*PROBLEM DESCRIPTION*: Rewrite the data from its start through the line containing "活动策划执行及展览设计制作服务的规范化、高效化开展提供了" as a Markdown table with the columns Row and Text, giving each line a row number and skipping blank lines. Leave the pictures out.

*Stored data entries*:
▼▼▼
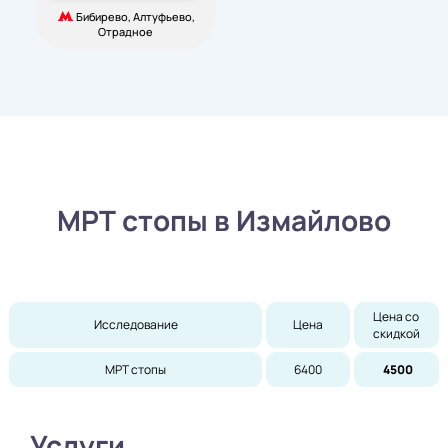
Бибирево, Алтуфьево,
Отрадное
МРТ стопы в Измайлово
Цена со 
Исследование
Цена
скидкой
МРТ стопы
6400
4500
Услуги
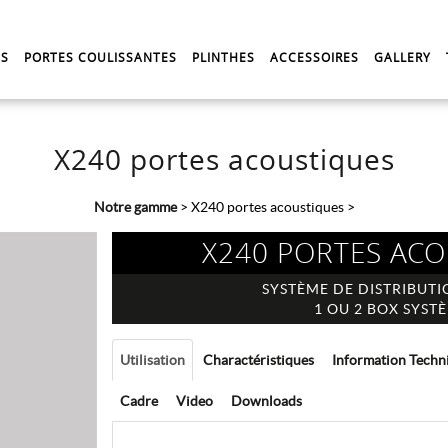
ES
PORTES COULISSANTES
PLINTHES
ACCESSOIRES
GALLERY
X240 portes acoustiques
Notre gamme
>
X240 portes acoustiques
>
X240 PORTES AC
SYSTÈME DE DISTRIBUTI
1 OU 2 BOX SYST
Utilisation
Charactéristiques
Information Techn
Cadre
Video
Downloads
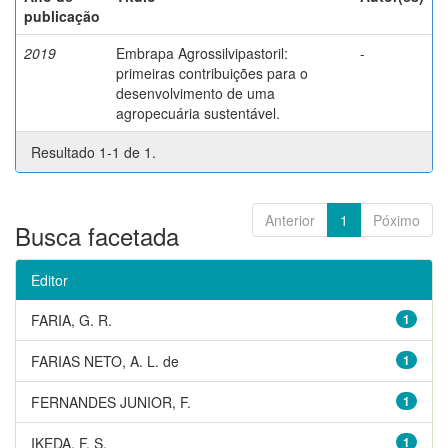
publicação
2019
Embrapa Agrossilvipastoril:
-
primeiras contribuições para o
desenvolvimento de uma
agropecuária sustentável.
Resultado 1-1 de 1.
Anterior
1
Póximo
Busca facetada
Editor
FARIA, G. R.
1
FARIAS NETO, A. L. de
1
FERNANDES JUNIOR, F.
1
IKEDA, F. S.
1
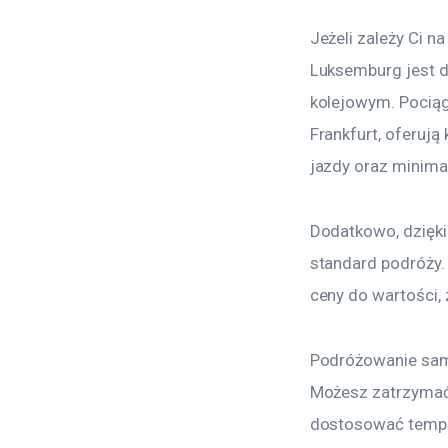
Jeżeli zależy Ci 
Luksemburg jest d
kolejowym. Pociągi
Frankfurt, oferuj
jazdy oraz minima
Dodatkowo, dzięki
standard podróży.
ceny do wartości,
Podróżowanie sam
Możesz zatrzymać s
dostosować tempo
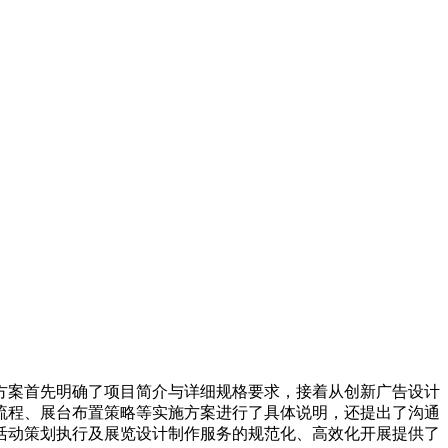
方案首先明确了项目简介与详细规格要求，接着从创新广告设计
流程、展台布置策略等实施方案进行了具体说明，还提出了沟通
活动策划执行及展览设计制作服务的规范化、高效化开展提供了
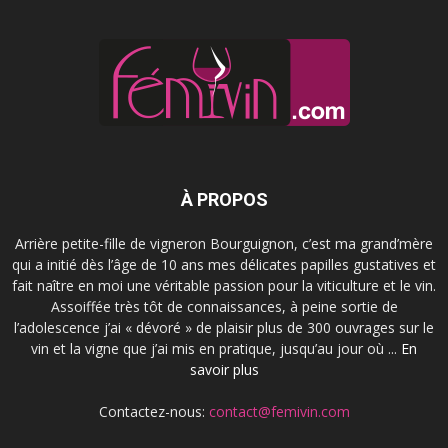
À PROPOS
Arrière petite-fille de vigneron Bourguignon, c’est ma grand’mère
qui a initié dès l’âge de 10 ans mes délicates papilles gustatives et
fait naître en moi une véritable passion pour la viticulture et le vin.
Assoiffée très tôt de connaissances, à peine sortie de
l’adolescence j’ai « dévoré » de plaisir plus de 300 ouvrages sur le
vin et la vigne que j’ai mis en pratique, jusqu’au jour où ...
En
savoir plus
Contactez-nous:
contact@femivin.com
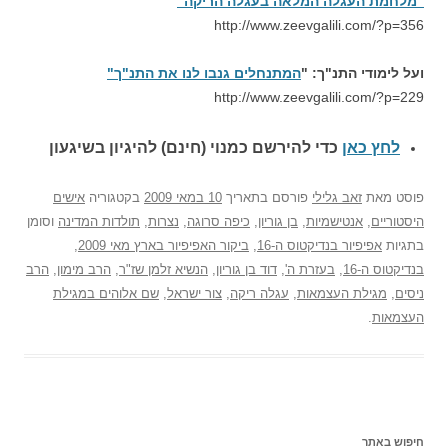
"מלחמת העגלה המלאה בעגלה הריקה"
http://www.zeevgalili.com/?p=356
ועל לימודי התנ"ך: "
המתנחלים גנבו לנו את התנ"ך"
http://www.zeevgalili.com/?p=229
לחץ כאן
כדי להירשם כ
מנוי (חינם) להיגיון בשיגעון
פוסט
מאת
זאב גלילי
פורסם בתאריך
10 במאי 2009
בקטגוריה
אישים
היסטוריים
,
אנטישמיות
,
בן גוריון
,
כיפה סרוגה
,
נצרות
,
תולדות המדינה
וסומן
בתגיות
אפיפיור בנדיקטוס ה-16
,
ביקור האפיפיור בארץ מאי 2009
,
בנדיקטוס ה-16
,
בעזרת ה'
,
דוד בן גוריון
,
הנשיא זלמן שז"ר
,
הרב מימון
,
הרב
ניסים
,
מגילת העצמאות
,
עגלה ריקה
,
צור ישראל
,
שם אלוהים במגילת
העצמאות
.
חיפוש באתר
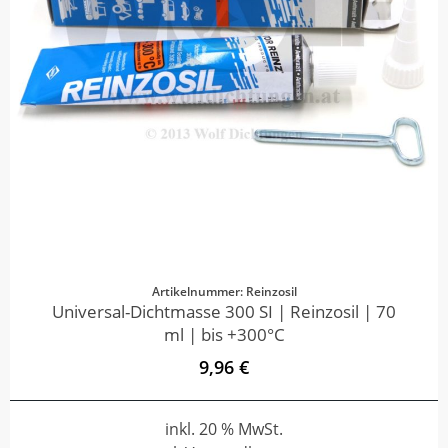
Artikelnummer: Reinzosil
Universal-Dichtmasse 300 SI | Reinzosil | 70
ml | bis +300°C
9,96 €
inkl. 20 % MwSt.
▲▲▲
*TASK ANSWER*:
| Row | Text |
|---|---|
| 1 | Бибирево, Алтуфьево, |
| 2 | Отрадное |
| 3 | МРТ стопы в Измайлово |
| 4 | Цена со  |
| 5 | Исследование |
| 6 | Цена |
| 7 | скидкой |
| 8 | МРТ стопы |
| 9 | 6400 |
| 10 | 4500 |
| 11 | Услуги |
| 12 | ES |
| 13 | PORTES COULISSANTES |
| 14 | PLINTHES |
| 15 | ACCESSOIRES |
| 16 | GALLERY |
| 17 | X240 portes acoustiques |
| 18 | Notre gamme |
| 19 | > |
| 20 | X240 portes acoustiques |
| 21 | > |
| 22 | X240 PORTES AC |
| 23 | SYSTÈME DE DISTRIBUTI |
| 24 | 1 OU 2 BOX SYST |
| 25 | Utilisation |
| 26 | Charactéristiques |
| 27 | Information Techn |
| 28 | Cadre |
| 29 | Video |
| 30 | Downloads |
| 31 | publicação |
| 32 | 2019 |
| 33 | Embrapa Agrossilvipastoril: |
| 34 | - |
| 35 | primeiras contribuições para o |
| 36 | desenvolvimento de uma |
| 37 | agropecuária sustentável. |
| 38 | Resultado 1-1 de 1. |
| 39 | Anterior |
| 40 | 1 |
| 41 | Póximo |
| 42 | Busca facetada |
| 43 | Editor |
| 44 | FARIA, G. R. |
| 45 | 1 |
| 46 | FARIAS NETO, A. L. de |
| 47 | 1 |
| 48 | FERNANDES JUNIOR, F. |
| 49 | 1 |
| 50 | IKEDA, F. S. |
| 51 | 1 |
| 52 | Jeżeli zależy Ci  |
| 53 | Luksemburg jest d |
| 54 | kolejowym. Pociągi |
| 55 | Frankfurt, oferuj |
| 56 | jazdy oraz minima |
| 57 | Dodatkowo, dzięki |
| 58 | standard podróży. |
| 59 | ceny do wartości, |
| 60 | Podróżowanie sam |
| 61 | Możesz zatrzymać s |
| 62 | dostosować tempo |
| 63 | 方案首先明确了项目简介与详细规格要求，接着从创新广告设计 |
| 64 | 流程、展台布置策略等实施方案进行了具体说明，还提出了沟通 |
| 65 | 活动策划执行及展览设计制作服务的规范化、高效化开展提供了 |